Discussion

Mercredi 2 avril – 18h – au Tanneries, 17 boulevard de Chicago

À partir d’extrait de Nihilisme et politique de Léo Strauss, et de À la fête de la révolution de Claudia Salaris, nous reviendront ensemble sur certains courants artistiques et politiques qui, avant de sombrer dans les méandres du fascisme, exprimèrent et expérimentèrent un rejet de la civilisation moderne qui ne nous est pas étranger aujourd’hui. Percevoir les ambivalences pour savoir trancher.

Nous mettrons ici en ligne les extraits que nous lirons ensemble ce jour-là, afin que ceux et celles qui le souhaitent puissent les lire ou les travailler en préparation de cette discussion.

Nihilisme et politique, Léo Strauss

9782743612375

Leo Strauss se penche sur la signification du nihilisme allemand, qu’il considère comme la base culturelle du national-socialisme. C’est la seule fois où il parle du nazisme, lui qui en a connu les premiers signes en tant qu’Allemand et en tant que juif. Son analyse est simple et lumineuse. Il démontre que loin d’être un phénomène lié à la folie d’un chef capable de sidérer un peuple entier, le nazisme est enraciné dans l’histoire de l’Allemagne moderne et dans l’histoire de la modernité. Sa critique s’inscrit dans la tradition philosophique classique et dans la tradition biblique, l’une et l’autre radicalement opposées au nihilisme contemporain. La crise de notre temps est tout entière là, avec les moyens donnés par la tradition de la surmonter.

Ce livre est composé de trois essais : Sur le nihilisme allemand (1941), La crise de notre temps (1962), et La crise de la philosophie politique (1962).

 

La fête de la révolution, de Claudia Salaris

002_210

En septembre 1919, le poète italien Gabriele D’Annunzio, à la tête d’une troupe de jeunes anciens combattants – les arditi -, s’empare, sur la côte adriatique, de la ville de Fiume afin de la rattacher à l’Italie. Pendant plus d’un an, Fiume va devenir une petite contre-société expérimentale, exprimant sa sympathie pour la jeune révolution soviétique et les peuples colonisés, nouant des contacts avec les milieux anarchistes mais inaugurant, simultanément, les formes d’expression du fascisme naissant – la chemise noire, le poignard au côté, le dialogue direct entre le tribun et la foule, la liturgie de masse.

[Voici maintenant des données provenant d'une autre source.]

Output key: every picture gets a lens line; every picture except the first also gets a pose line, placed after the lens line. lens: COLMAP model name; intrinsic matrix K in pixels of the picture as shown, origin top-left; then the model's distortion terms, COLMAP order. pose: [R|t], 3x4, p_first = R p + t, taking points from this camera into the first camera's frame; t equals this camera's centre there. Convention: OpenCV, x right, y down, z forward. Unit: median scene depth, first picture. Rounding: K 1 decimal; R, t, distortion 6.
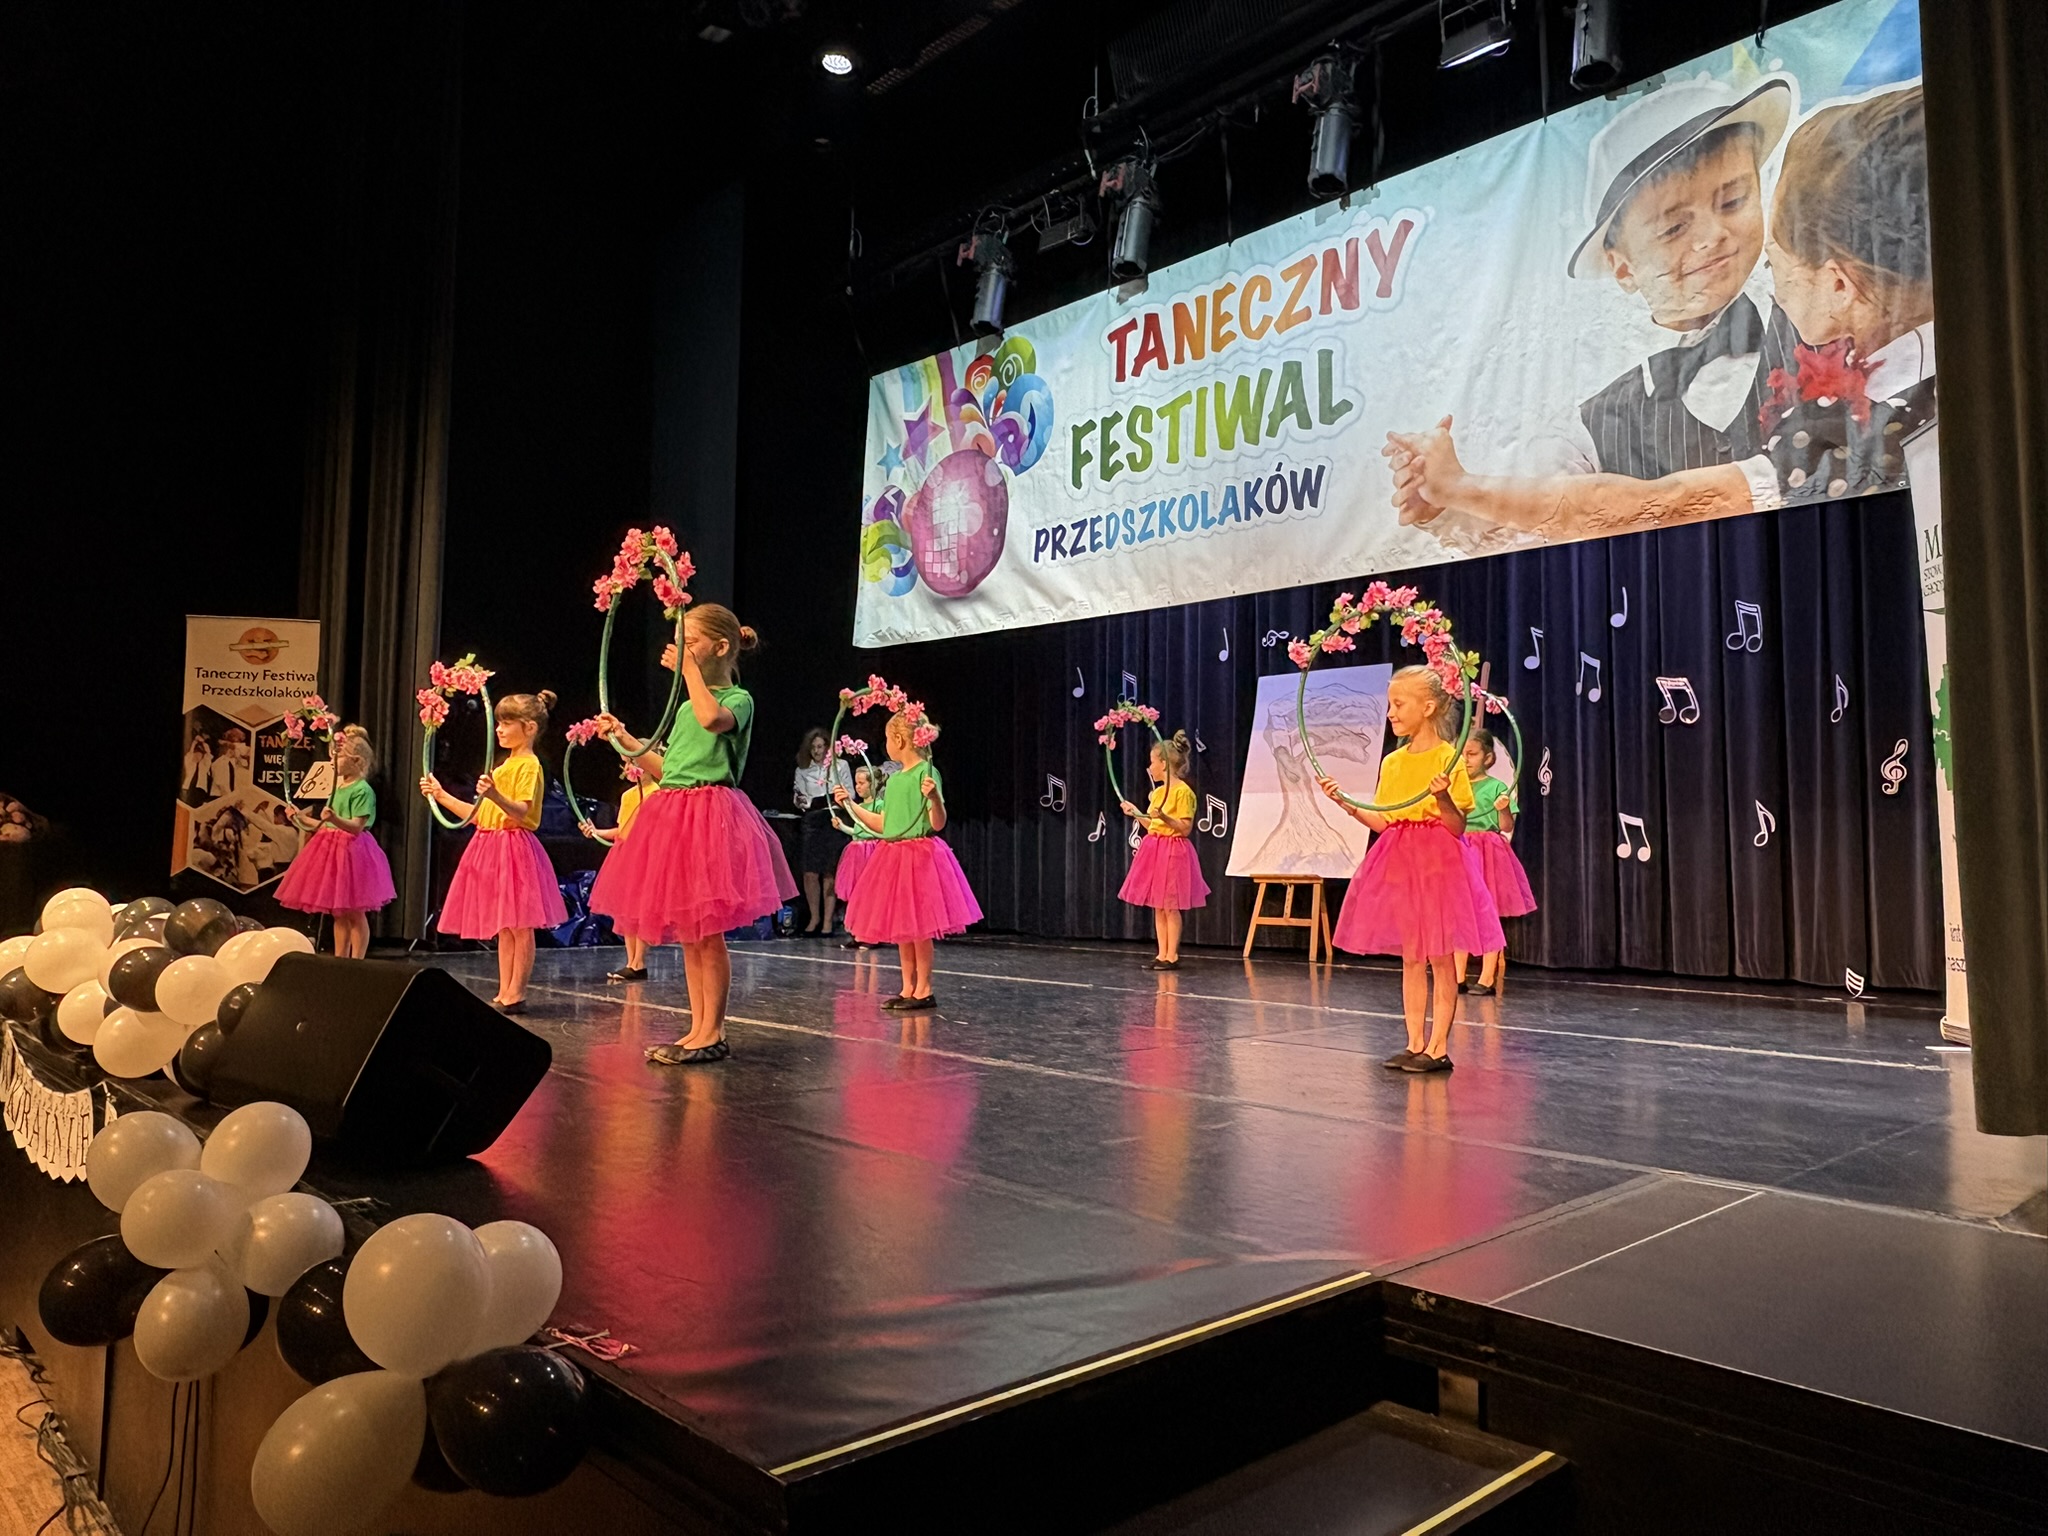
lens RADIAL K [[1441.8, 0, 1030.7], [0, 1441.8, 744.4], [0, 0, 1]] dist [-0.009080, 0.048968]
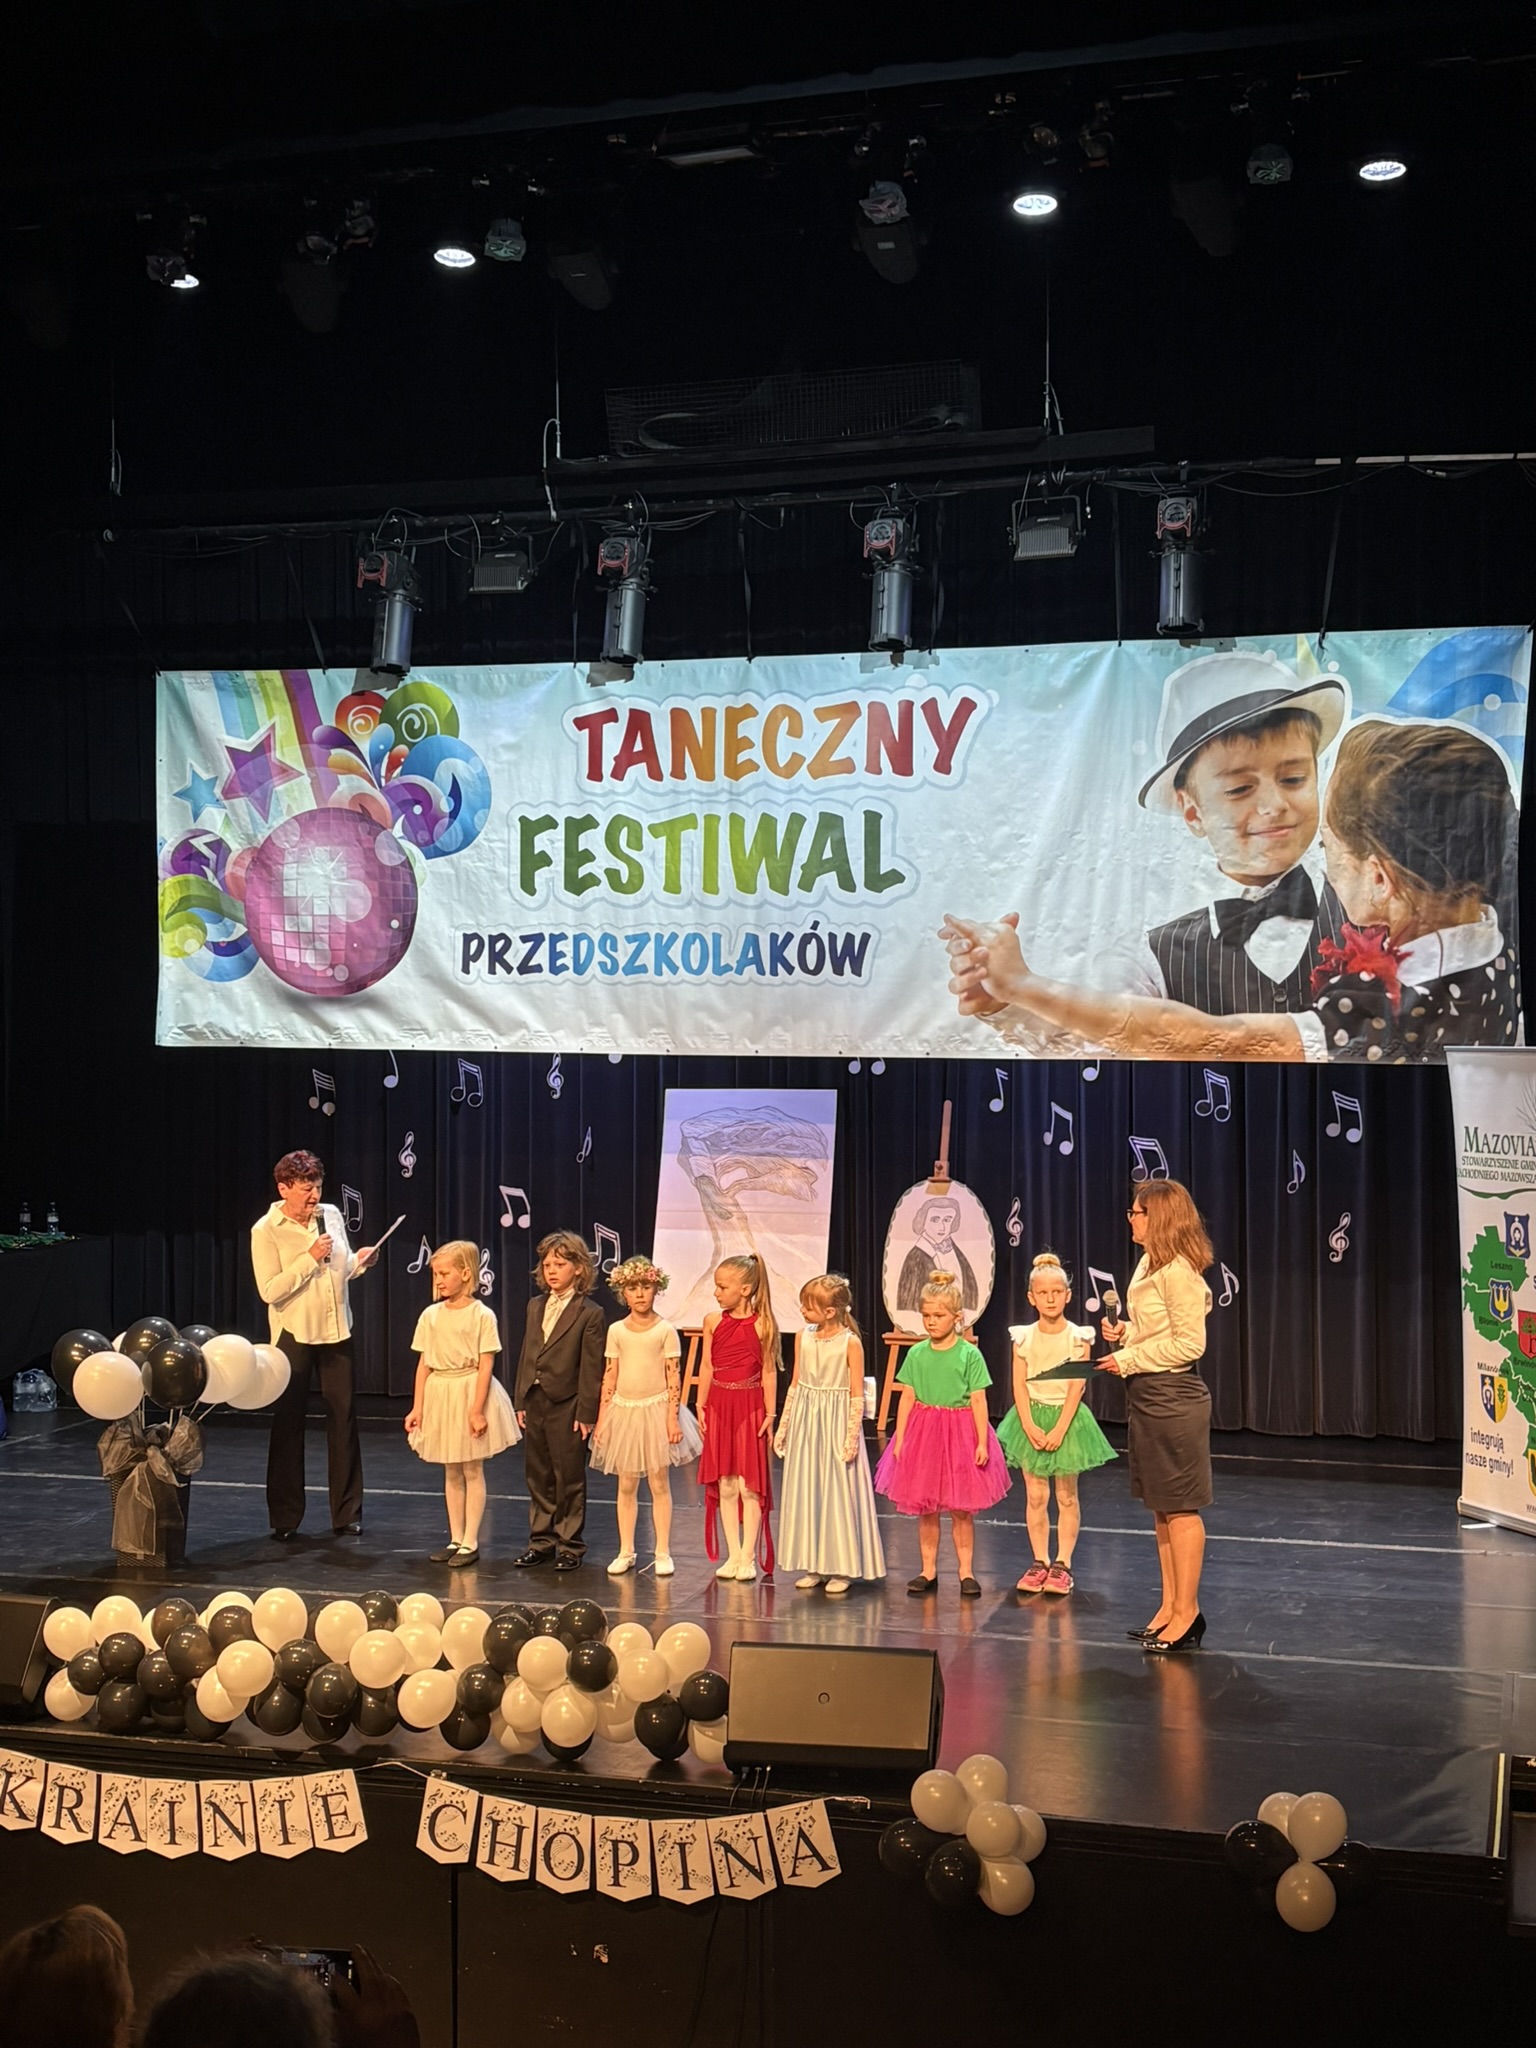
lens RADIAL K [[2659.1, 0, 768.0], [0, 2659.1, 1024.0], [0, 0, 1]] dist [0.290409, -0.022238]
pose [[0.869923, -0.008207, 0.493120, -0.734122], [-0.031921, 0.996828, 0.072903, -0.261487], [-0.492154, -0.079161, 0.866901, -0.514056]]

L’aventure fiumaine est également attentive aux formes de rupture en matière de culture – avec Dada et aussi Marinetti et les futuristes – et de mœurs – elle autorise le divorce et accorde le droit de vote aux femmes, tolère l’homosexualité, l’usage des stupéfiants et le naturisme. Enfin, elle expérimente une  » économie pirate « , centrée sur la primauté du don comme valeur fondamentale du lien social. En fait, cet  » ordre lyrique  » des  » artistes au pouvoir  » et leur usage politique de la dérision font plus penser à mai 1968 qu’à l’émergence des mouvements et régimes totalitaires. Et Claudia Salaris explore superbement, grâce à une multitude de documents politiques et littéraires, ce qui fut l’un des premiers chapitres de la  » culture de la révolte  » qui a caractérisé le XXe siècle.